(YOUR TASK):
Rewrite the rows below with every "pose" swapped for "camera" and nothing else changed, leaving the pictures out of your answer.

------ RECORDS FOR THE TASK

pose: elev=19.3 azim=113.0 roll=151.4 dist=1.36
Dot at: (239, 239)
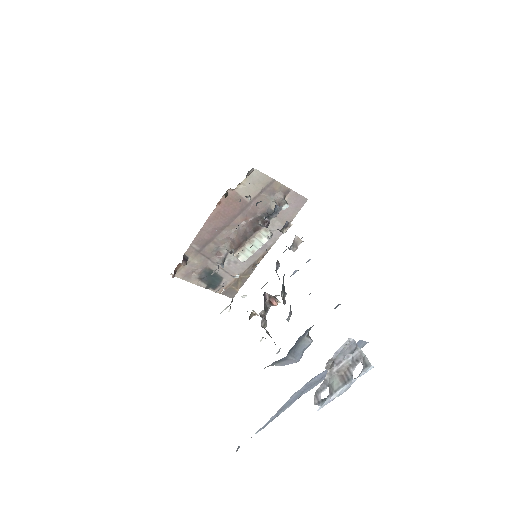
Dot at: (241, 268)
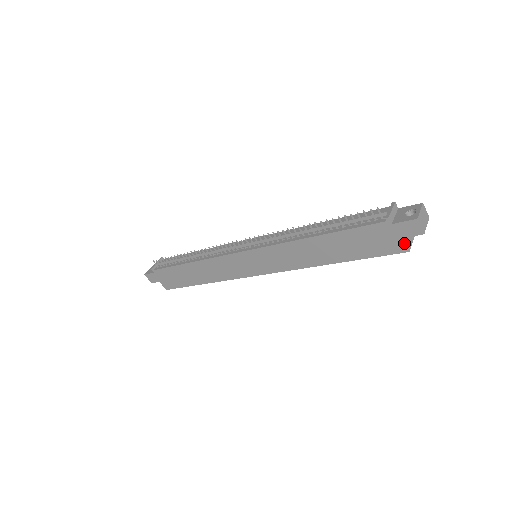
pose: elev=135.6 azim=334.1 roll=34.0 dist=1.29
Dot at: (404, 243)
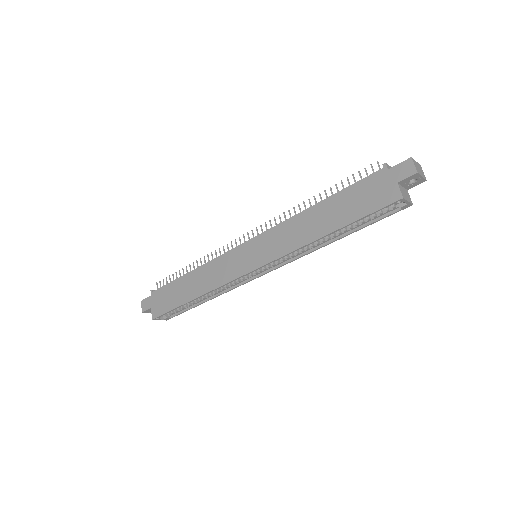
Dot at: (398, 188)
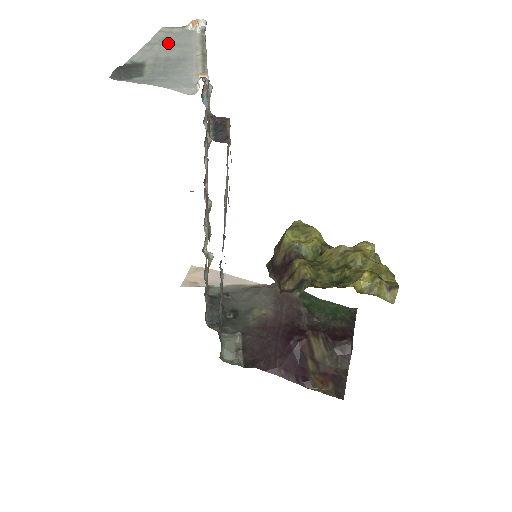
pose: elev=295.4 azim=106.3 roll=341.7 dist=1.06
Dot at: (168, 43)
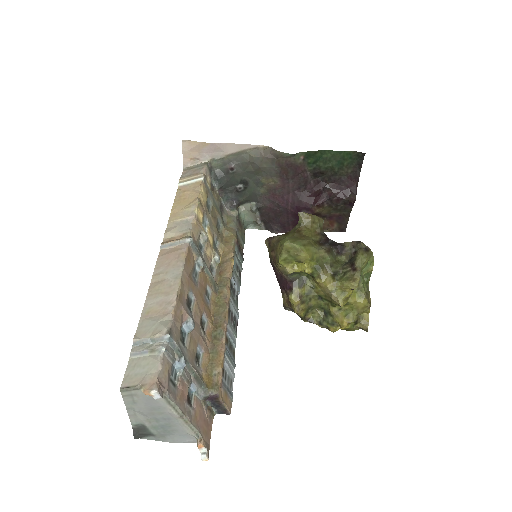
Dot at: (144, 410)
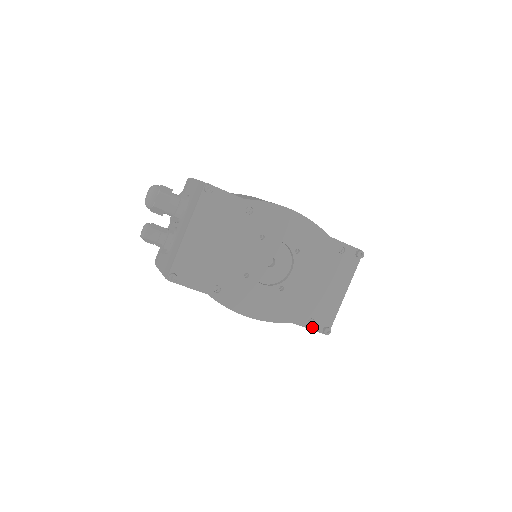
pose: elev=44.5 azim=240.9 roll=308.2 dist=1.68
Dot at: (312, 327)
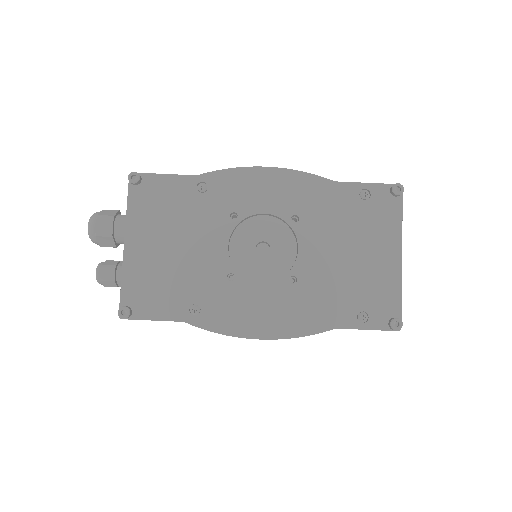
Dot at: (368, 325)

------------

(SOLUTION TO THIS TASK):
camera: elev=19.3 azim=113.0 roll=151.4 dist=1.36
Dot at: (239, 239)
Dot at: (241, 268)
camera: elev=135.6 azim=334.1 roll=34.0 dist=1.29
Dot at: (404, 243)
Dot at: (398, 188)
camera: elev=295.4 azim=106.3 roll=341.7 dist=1.06
Dot at: (168, 43)
Dot at: (144, 410)
camera: elev=44.5 azim=240.9 roll=308.2 dist=1.68
Dot at: (312, 327)
Dot at: (368, 325)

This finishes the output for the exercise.